Em populações nativas da América, foi descrito um paralelo interessante ao da tolerância à lactose. Ele envolve a construção do nicho agriculturalista na Mesoamérica, especializado no cultivo do milho, como vantajoso para indivíduos portadores de uma mutação em um gene responsável pelo metabolismo de lipídios, o gene ABCA1. Durante a transição de sociedades caçadoras-coletoras para agriculturalistas incipientes na Mesoamérica, na qual períodos de fome eram constantes, indivíduos portadores da variante 230C do gene ABCA1 teriam mais resistência à subnutrição, devido à associaçâo desse alelo à capacidade de armazenar colesterol livre dentro da célula. Hoje, com a mudança de dietas e abundância de nutrientes, indivíduos portadores do alelo variante 230C são mais propensos a desenvolver as chamadas doenças da opulência (diabetes, pressão alta e obesidade).

Nos dois exemplos descritos acima, a cultura age como um catalisador da diversidade genética pré-existente, alterando o valor adaptativo dos indivíduos ao gerar novas pressões seletivas. Ao construir um nicho que a longo prazo será um fator seletivo, espécies construtoras de nicho, como a espécie humana, se diferenciam de espécies não construtoras de nicho, passando de passivas a ativas em relação ao processo de seleção natural.

Uma revisão recente sobre Coevolução Gene-Cultura pode ser encontrada em edição especial sobre Evolução Humana da Revista Ciência & Ambiente, editada por Paulo C. Abrantes (UNB). Essa edição conta com diversos textos de autores de diversas áreas do conhecimento envolvidas no estudo de diferentes aspectos da Evolução Humana, tais como, paleoantrolopologia e paleogenômica, diversificação humana e conceitos raciais, origens do pensamento simbólico e evolução da linguagem, dentre outros assuntos interessantes.

Tábita Hünemeier

(Instituto de Biociências, USP)

Para saber mais:

Curry, A. (2013) The Milk Revolution. Nature 500:20–22.

Gebault, P. et al. (2011) Evolution of lactase persistence: an example of human niche construction. Philosophical Transactions of the Royal Society of London B, Biological Sciences 366(1566):863–877.

### Lista de tarefas
1) Responda às perguntas sobre o texto de coevolução gene-cultura:
(a) Qual gene está envolvido no paralelo descrito em populações nativas da América?
(b) Nos dois exemplos descritos, como a cultura age?
(c) Quem editou a edição especial sobre Evolução Humana da Revista Ciência & Ambiente?
2) Reproduza fielmente o trecho do texto de coevolução gene-cultura que começa em "Tábita Hünemeier" e termina em "Biological Sciences 366(1566):863–877.".

### Informações
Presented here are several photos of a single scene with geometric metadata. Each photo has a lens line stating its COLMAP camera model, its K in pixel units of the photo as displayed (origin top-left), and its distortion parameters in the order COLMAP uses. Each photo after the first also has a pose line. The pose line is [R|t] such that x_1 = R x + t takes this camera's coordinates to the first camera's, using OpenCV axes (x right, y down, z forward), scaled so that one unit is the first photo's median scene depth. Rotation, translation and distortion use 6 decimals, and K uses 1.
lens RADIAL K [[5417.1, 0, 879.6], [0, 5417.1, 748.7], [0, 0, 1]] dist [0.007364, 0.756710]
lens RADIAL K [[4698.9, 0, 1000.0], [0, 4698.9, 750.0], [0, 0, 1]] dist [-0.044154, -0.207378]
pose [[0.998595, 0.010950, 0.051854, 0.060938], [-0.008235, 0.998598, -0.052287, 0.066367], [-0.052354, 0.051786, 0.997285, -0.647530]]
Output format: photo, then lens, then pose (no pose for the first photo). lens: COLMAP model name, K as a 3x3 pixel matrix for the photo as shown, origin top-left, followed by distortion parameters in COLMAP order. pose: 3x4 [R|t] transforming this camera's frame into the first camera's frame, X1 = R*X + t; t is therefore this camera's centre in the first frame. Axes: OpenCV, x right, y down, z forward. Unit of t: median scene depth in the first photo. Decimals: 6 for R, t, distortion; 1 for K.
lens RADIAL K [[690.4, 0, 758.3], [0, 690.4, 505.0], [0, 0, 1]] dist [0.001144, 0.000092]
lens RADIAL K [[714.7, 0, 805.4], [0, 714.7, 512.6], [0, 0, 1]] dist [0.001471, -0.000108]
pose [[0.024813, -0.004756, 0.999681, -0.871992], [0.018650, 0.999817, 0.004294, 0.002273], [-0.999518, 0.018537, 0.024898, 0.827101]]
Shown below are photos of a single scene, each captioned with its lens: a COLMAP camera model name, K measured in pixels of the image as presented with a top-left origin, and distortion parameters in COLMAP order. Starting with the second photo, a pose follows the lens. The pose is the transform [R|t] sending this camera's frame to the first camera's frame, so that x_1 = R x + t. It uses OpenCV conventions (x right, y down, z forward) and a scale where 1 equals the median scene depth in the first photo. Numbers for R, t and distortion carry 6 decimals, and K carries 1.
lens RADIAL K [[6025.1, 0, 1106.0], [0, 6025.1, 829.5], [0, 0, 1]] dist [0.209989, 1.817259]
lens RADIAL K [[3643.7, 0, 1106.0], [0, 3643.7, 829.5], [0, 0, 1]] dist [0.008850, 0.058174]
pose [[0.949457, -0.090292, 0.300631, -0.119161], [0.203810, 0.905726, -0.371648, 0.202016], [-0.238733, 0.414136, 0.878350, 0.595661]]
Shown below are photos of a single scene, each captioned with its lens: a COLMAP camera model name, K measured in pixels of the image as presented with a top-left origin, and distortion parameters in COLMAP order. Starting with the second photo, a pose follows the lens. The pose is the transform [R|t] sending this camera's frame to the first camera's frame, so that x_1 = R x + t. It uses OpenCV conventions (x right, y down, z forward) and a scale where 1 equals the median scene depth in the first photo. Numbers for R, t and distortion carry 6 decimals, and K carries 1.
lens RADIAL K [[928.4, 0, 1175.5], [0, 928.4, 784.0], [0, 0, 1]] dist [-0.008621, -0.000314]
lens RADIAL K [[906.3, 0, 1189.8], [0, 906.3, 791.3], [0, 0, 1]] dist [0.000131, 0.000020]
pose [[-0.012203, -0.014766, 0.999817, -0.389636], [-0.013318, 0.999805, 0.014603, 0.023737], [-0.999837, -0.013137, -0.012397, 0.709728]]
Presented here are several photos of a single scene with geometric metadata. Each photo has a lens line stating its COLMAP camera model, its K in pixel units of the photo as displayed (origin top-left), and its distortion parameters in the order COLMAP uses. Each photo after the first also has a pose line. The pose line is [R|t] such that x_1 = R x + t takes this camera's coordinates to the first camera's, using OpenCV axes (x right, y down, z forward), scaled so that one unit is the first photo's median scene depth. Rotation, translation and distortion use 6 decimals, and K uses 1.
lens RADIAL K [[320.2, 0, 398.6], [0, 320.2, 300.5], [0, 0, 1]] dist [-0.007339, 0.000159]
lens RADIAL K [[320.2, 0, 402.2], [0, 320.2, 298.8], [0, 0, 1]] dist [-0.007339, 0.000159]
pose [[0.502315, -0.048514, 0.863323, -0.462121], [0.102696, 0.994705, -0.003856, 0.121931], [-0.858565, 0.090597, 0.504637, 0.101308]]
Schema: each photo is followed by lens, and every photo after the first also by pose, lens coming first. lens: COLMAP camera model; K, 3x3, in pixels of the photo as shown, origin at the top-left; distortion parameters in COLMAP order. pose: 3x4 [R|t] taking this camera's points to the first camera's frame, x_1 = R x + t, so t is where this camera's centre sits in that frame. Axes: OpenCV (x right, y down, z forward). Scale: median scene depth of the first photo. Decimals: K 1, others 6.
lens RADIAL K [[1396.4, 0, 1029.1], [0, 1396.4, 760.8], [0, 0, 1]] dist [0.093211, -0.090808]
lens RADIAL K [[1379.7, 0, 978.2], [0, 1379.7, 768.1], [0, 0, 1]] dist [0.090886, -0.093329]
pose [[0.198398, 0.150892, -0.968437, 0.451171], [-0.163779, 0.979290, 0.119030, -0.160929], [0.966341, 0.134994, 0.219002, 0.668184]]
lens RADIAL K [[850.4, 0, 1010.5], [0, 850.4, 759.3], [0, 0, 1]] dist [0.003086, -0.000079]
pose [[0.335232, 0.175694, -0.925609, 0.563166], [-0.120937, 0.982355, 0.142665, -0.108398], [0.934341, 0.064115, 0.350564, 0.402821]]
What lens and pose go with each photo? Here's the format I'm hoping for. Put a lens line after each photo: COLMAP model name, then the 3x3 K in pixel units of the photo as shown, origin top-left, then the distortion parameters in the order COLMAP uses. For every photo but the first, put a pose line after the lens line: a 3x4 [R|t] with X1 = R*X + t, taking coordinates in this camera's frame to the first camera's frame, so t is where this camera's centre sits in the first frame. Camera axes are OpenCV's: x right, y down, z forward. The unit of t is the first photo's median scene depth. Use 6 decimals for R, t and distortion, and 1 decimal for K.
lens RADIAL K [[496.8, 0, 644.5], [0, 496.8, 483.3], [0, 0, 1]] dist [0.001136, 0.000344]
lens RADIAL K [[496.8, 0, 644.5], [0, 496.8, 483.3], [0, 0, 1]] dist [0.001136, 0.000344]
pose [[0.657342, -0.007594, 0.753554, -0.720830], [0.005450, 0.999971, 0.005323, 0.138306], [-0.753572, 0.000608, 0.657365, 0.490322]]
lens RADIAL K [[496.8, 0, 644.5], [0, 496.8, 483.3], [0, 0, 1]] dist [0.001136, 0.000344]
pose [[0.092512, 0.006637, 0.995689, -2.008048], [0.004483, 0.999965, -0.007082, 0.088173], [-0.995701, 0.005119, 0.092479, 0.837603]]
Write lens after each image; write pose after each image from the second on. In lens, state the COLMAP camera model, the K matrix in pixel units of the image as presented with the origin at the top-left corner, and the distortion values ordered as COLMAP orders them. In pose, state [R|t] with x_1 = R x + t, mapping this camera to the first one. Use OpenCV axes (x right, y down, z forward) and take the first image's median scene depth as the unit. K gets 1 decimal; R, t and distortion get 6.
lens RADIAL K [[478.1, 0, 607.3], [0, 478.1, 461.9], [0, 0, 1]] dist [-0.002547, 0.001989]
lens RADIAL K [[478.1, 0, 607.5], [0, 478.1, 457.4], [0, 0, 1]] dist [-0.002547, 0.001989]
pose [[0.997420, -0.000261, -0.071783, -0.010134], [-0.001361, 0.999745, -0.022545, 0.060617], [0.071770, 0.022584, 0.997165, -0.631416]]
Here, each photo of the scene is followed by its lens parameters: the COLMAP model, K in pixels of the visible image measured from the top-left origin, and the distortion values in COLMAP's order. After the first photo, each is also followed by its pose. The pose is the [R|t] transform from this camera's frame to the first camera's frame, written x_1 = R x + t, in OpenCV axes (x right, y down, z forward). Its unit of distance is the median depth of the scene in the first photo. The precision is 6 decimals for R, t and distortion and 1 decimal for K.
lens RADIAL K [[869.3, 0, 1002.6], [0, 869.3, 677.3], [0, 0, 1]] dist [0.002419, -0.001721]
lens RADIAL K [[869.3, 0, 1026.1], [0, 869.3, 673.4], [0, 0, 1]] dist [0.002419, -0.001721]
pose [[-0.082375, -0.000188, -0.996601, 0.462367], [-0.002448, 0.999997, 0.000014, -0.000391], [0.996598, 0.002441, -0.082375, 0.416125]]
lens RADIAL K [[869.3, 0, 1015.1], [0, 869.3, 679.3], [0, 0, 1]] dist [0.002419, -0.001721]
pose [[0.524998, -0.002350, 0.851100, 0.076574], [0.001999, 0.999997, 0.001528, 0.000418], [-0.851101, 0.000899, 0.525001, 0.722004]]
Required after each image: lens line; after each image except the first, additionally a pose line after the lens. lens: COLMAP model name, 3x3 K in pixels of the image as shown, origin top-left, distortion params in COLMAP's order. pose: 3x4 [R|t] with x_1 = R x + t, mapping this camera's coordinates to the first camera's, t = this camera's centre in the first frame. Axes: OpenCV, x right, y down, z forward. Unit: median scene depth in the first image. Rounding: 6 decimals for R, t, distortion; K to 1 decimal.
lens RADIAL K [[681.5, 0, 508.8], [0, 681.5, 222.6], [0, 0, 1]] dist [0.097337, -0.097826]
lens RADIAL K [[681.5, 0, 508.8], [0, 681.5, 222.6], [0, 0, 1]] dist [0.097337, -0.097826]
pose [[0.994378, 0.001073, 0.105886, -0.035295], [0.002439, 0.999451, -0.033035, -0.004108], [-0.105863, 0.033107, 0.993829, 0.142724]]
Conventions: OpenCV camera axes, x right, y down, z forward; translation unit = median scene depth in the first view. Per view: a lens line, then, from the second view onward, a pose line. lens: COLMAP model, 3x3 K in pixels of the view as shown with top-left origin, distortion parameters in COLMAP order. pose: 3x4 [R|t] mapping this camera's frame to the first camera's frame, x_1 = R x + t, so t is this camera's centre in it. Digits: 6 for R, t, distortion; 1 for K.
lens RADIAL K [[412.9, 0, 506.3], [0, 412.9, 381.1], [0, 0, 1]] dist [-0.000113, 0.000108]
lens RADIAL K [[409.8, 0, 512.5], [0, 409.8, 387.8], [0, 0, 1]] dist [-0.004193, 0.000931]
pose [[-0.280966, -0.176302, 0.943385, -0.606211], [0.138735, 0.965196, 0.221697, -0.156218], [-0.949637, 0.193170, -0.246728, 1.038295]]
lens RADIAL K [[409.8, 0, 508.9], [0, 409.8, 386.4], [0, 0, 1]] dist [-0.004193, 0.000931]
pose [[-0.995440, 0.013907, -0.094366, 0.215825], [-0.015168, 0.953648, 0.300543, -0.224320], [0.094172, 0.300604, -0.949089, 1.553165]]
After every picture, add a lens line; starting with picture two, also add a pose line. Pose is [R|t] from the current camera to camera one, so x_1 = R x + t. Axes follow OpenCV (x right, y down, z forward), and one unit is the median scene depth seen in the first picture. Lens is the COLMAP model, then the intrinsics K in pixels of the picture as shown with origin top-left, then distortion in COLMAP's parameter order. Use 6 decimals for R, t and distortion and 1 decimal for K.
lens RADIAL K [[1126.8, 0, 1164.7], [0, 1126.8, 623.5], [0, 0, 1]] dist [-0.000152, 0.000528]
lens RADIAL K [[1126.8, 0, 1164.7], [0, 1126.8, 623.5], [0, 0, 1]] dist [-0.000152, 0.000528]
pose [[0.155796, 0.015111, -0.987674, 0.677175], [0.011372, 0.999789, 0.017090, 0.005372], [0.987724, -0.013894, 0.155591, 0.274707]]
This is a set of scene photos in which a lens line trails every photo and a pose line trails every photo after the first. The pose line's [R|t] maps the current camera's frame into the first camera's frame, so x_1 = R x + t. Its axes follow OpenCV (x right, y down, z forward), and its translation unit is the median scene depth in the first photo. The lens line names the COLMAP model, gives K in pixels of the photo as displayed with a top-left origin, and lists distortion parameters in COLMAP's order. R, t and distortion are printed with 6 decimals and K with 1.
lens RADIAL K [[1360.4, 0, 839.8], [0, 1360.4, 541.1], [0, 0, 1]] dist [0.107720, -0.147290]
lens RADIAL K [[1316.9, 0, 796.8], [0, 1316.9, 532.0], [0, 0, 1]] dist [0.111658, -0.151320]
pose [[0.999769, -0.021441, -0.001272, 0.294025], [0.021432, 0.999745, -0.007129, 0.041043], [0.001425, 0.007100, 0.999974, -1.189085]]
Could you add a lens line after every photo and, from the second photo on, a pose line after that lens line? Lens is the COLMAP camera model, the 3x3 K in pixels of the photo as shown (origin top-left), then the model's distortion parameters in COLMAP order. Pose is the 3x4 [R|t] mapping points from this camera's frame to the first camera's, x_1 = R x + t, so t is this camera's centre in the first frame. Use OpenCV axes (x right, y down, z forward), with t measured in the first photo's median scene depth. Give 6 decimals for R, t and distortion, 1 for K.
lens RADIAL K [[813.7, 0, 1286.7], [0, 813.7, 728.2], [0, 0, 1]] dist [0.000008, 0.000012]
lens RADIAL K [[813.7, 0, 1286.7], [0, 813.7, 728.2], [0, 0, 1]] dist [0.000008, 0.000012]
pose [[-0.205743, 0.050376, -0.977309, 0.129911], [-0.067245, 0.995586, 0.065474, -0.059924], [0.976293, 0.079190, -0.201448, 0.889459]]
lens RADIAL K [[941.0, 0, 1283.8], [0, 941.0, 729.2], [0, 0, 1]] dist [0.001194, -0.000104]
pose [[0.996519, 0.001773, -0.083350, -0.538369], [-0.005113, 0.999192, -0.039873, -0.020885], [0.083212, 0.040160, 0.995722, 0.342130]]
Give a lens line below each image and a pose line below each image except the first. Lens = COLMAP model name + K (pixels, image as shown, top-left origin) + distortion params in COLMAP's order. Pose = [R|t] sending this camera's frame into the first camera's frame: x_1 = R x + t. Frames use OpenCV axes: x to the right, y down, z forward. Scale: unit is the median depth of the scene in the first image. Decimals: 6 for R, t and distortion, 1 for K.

### Soluções
1)
(a) O gene ABCA1.
(b) Como um catalisador da diversidade genética pré-existente.
(c) Paulo C. Abrantes (UNB).

2)
Tábita Hünemeier

(Instituto de Biociências, USP)

Para saber mais:

Curry, A. (2013) The Milk Revolution. Nature 500:20–22.

Gebault, P. et al. (2011) Evolution of lactase persistence: an example of human niche construction. Philosophical Transactions of the Royal Society of London B, Biological Sciences 366(1566):863–877.